I'm somewhat limited because I use Linux. I keep meaning to learn how to use Blender (it's surprisingly good for 3D printing), but every time I realise that TinkerCAD is both easier and quicker for what I need to make.
For the record @digitalscream has made me some two-hole pickup mounting rings for a 40 year old Yamaha SG. The original rings are completely non-standard, three mounting holes but not Fender spaced, and the four corner holes are differently spaced to Gibson/Epiphone rings
I wanted to fit a new bridge pickup to the guitar without drilling out the original rings. So this is a really tidy solution - I can now change to any standard pickup and it is fully reversible
Studio: https://www.voltperoctave.com
Music: https://www.euclideancircuits.com
Me: https://www.jamesrichmond.com
I've made all sorts of useful stuff - in the last three or four months...

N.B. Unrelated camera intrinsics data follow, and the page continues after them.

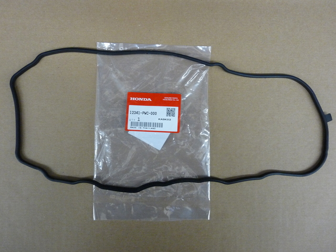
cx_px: 168
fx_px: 262
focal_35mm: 27
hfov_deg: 65.3
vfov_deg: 51.4
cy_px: 126
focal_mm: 4.8
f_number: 2.8
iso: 400
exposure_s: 1/30
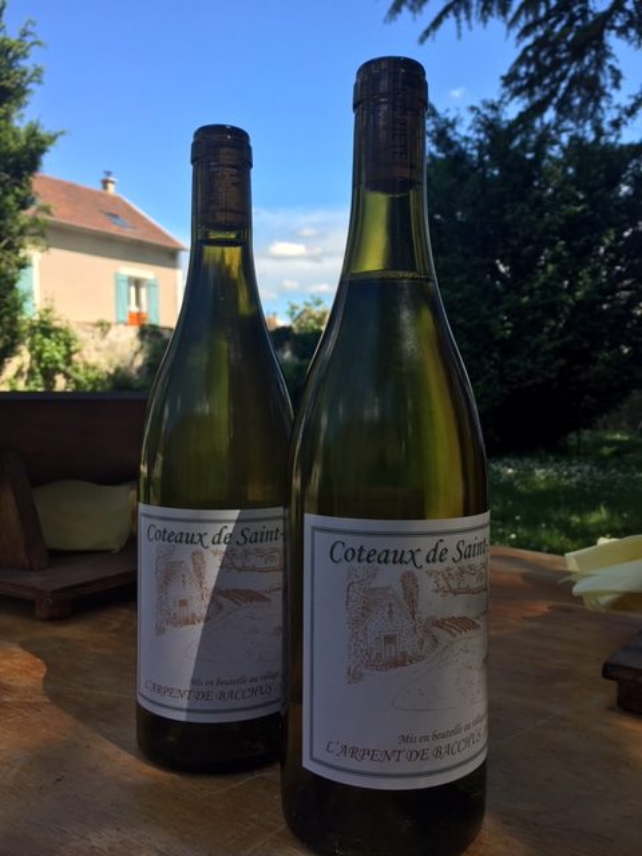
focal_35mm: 29
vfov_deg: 61.7
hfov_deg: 48.2
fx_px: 717
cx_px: 321
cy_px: 428
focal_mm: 4.15
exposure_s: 1/663
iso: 25
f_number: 2.2
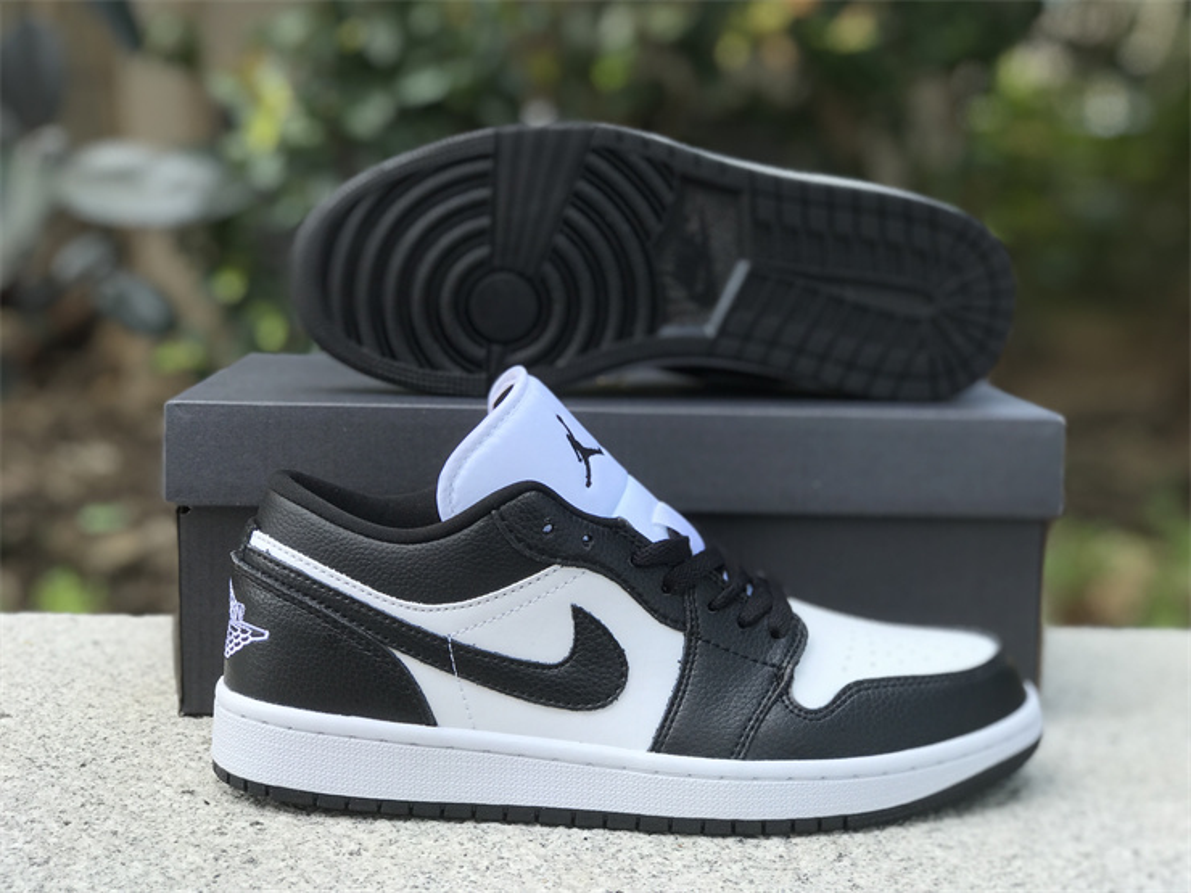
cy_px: 446
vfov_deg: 25.7
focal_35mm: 57
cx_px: 596
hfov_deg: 33.8
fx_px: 1961
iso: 20
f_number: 2.8
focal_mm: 6.6
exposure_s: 1/175
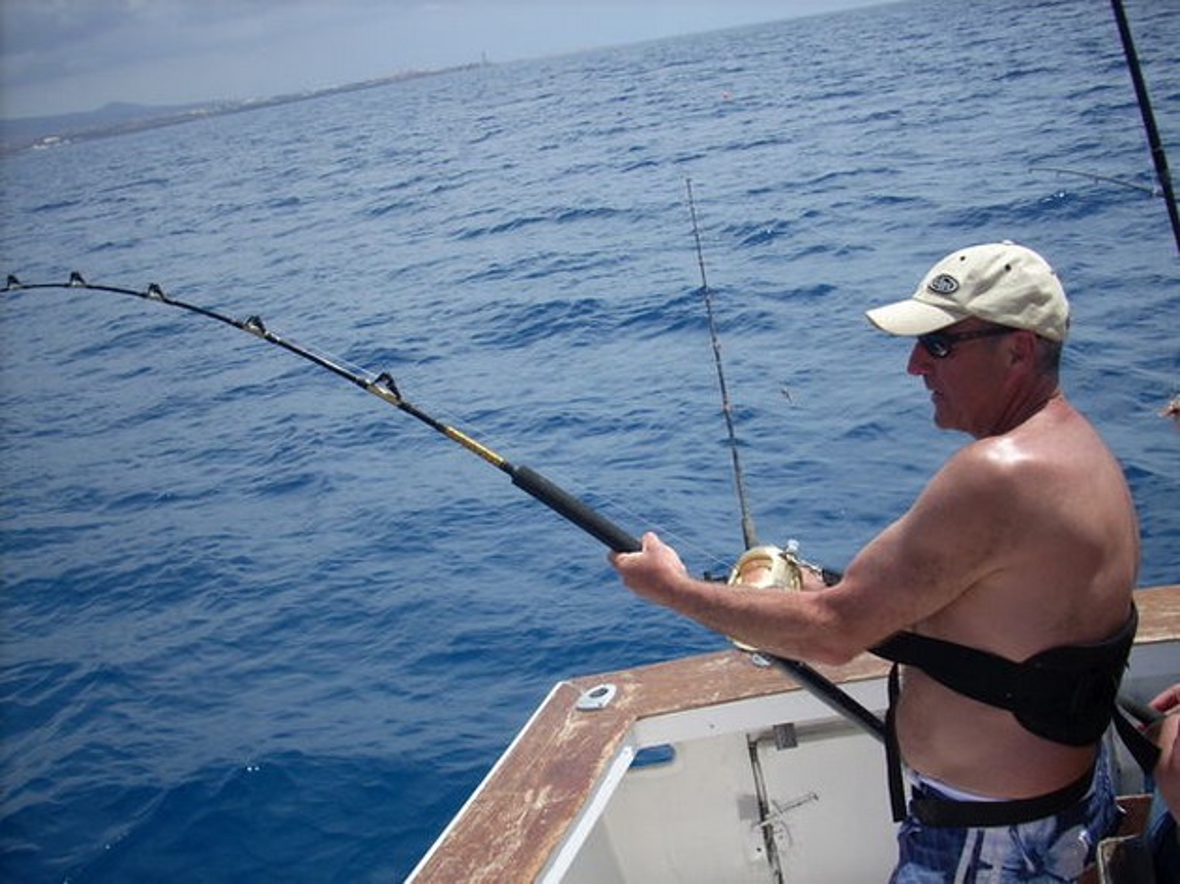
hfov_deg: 50.2
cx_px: 590
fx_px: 1261
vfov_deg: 38.6
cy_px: 442
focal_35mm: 37
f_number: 5.6
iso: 64
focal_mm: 6.2
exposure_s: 1/324
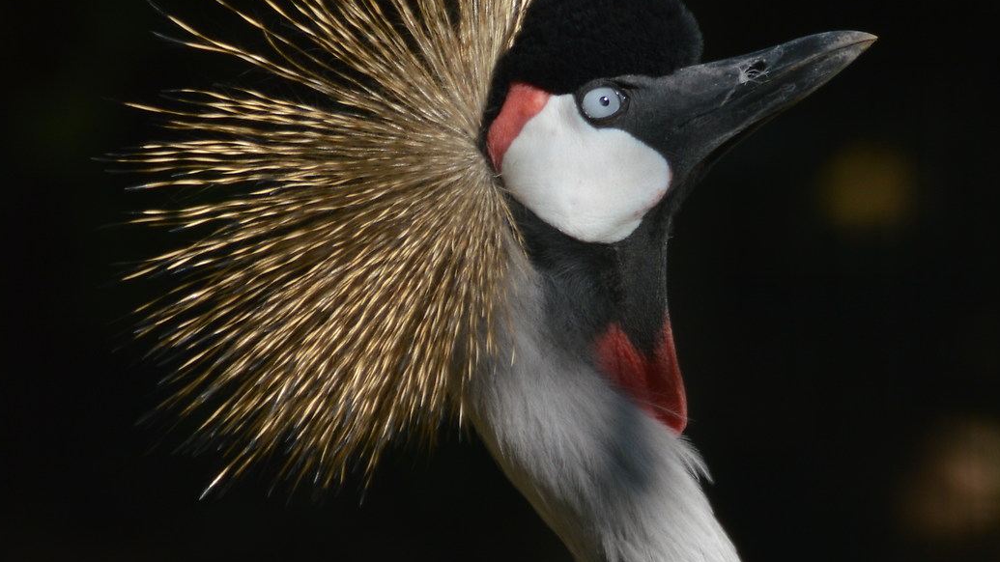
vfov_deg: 1.1
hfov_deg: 2.0
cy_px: 253
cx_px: 734
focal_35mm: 1092
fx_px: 28953
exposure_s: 1/500
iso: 100
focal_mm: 300
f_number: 5.6
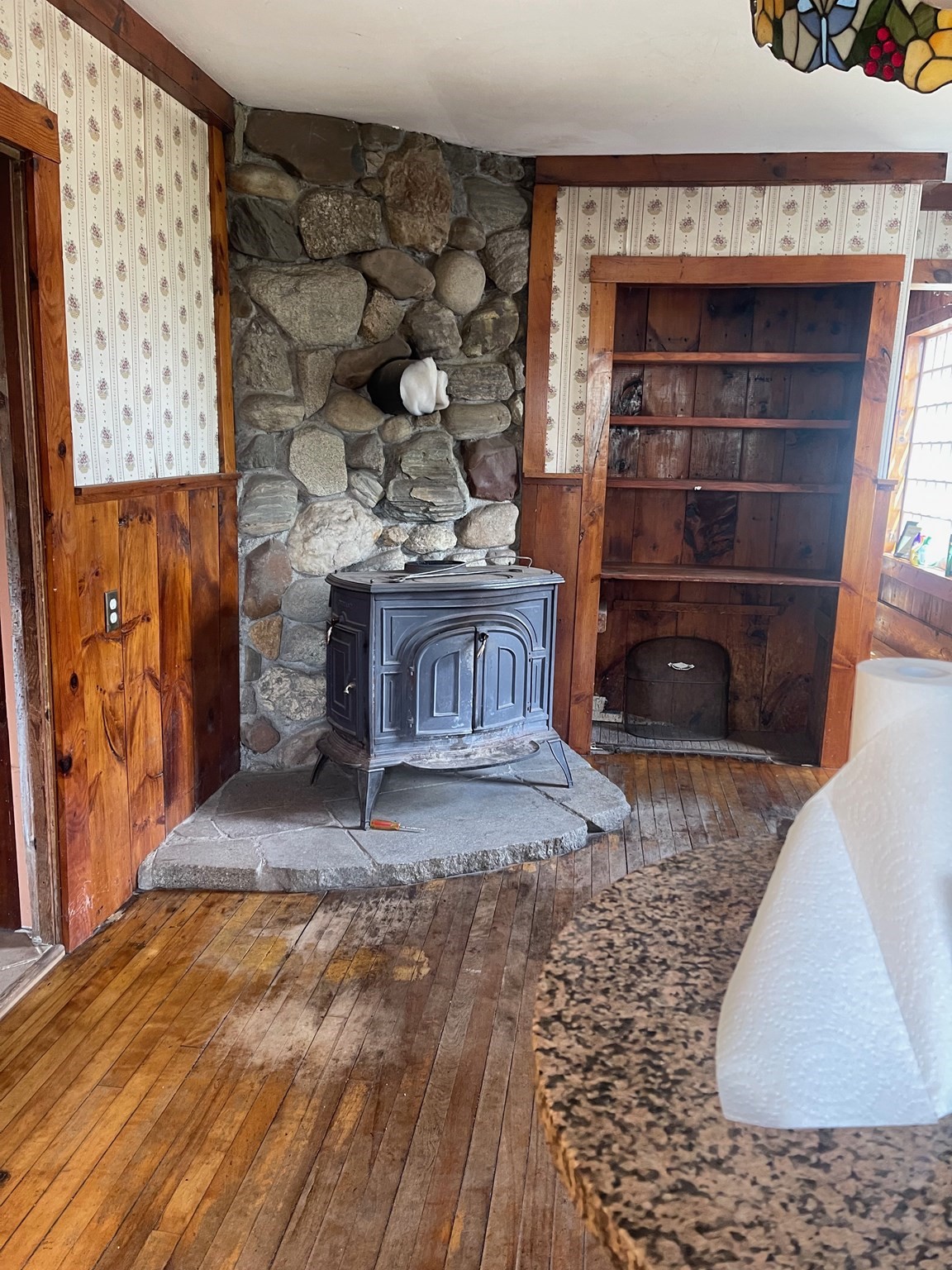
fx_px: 917
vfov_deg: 69.4
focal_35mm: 25
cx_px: 476
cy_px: 635
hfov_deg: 54.9
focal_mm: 5.1
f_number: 1.6
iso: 250
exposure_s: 1/60
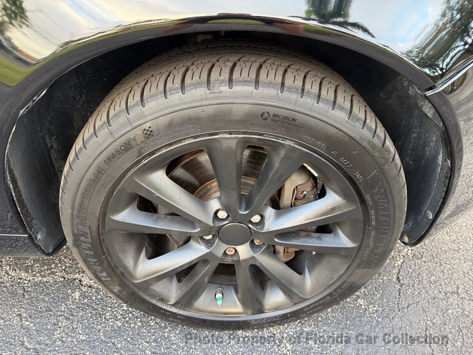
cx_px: 236
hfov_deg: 71.6
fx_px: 328
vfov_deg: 56.8
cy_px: 178
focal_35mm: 24
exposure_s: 1/88
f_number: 1.78
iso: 200
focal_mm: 6.76
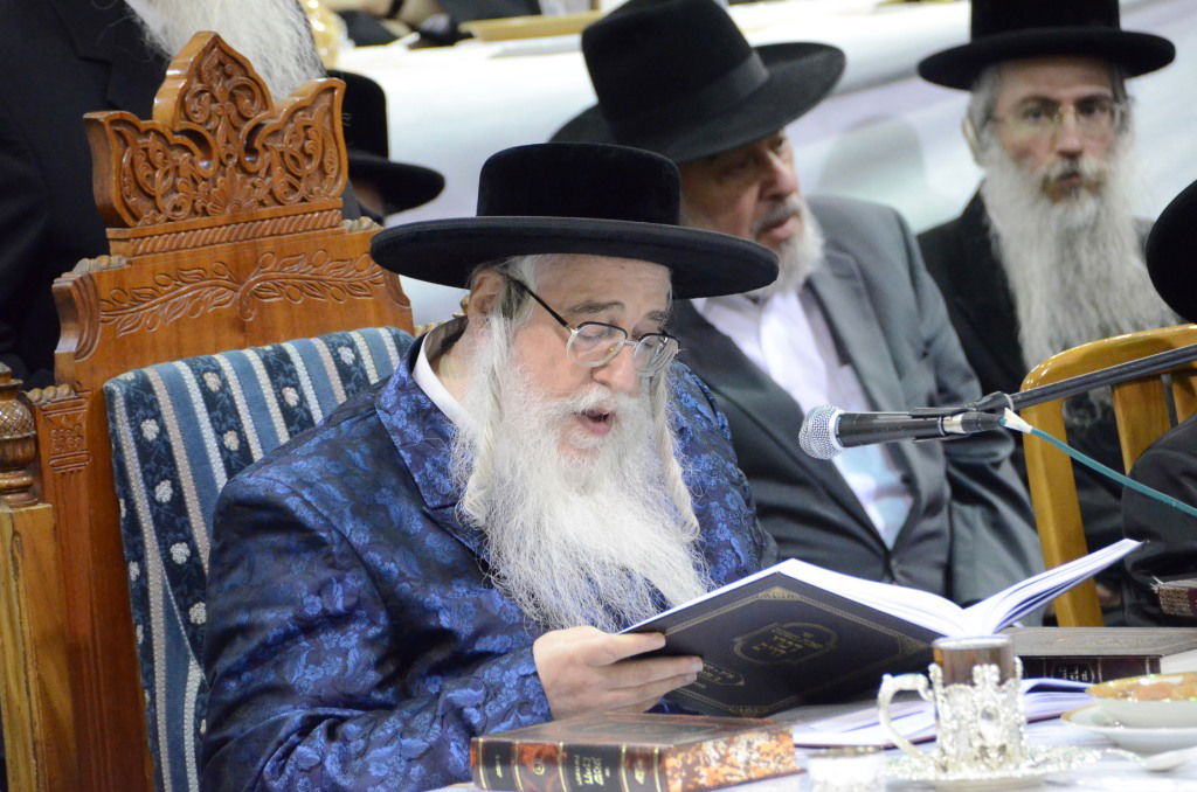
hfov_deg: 4.9
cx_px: 598
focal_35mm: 420
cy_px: 396
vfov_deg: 3.3
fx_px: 13935
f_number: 5.6
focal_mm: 280
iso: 5000
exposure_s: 1/50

- a vape holder for the car,
- all of the custom fixings to make three open-air computers
- desk leg extenders for building the wife's desk (saved me about £200 on the cost of extra-long legs which didn't look as good)
- custom VESA bracket for a fourth monitor on my PC
- handy hexagonal, extendable parts drawers (need to make a lot more of these)
- mobile phone docks for both desks
- hose lock for the vacuum cleaner when it broke (no spares available, so that would've been a new hoover)
- custom angular face mask for a friend's stage show
- phone holder to turn an old knackered Pixel into a nanny-cam when we adopted a new dog and he wouldn't come out of his crate
It's quite amazing, once we got into the mindset of being able to make anything, how much time and money we'd previously wasted on doesn't-quite-fit-but-it'll-do cheap tat from Amazon Prime when we really needed to solve a problem quickly.
For more on-topic stuff...I've got a design in my head for a simple, quick-and-dirty-but-sturdy pedalboard. Might give it a go at the weekend.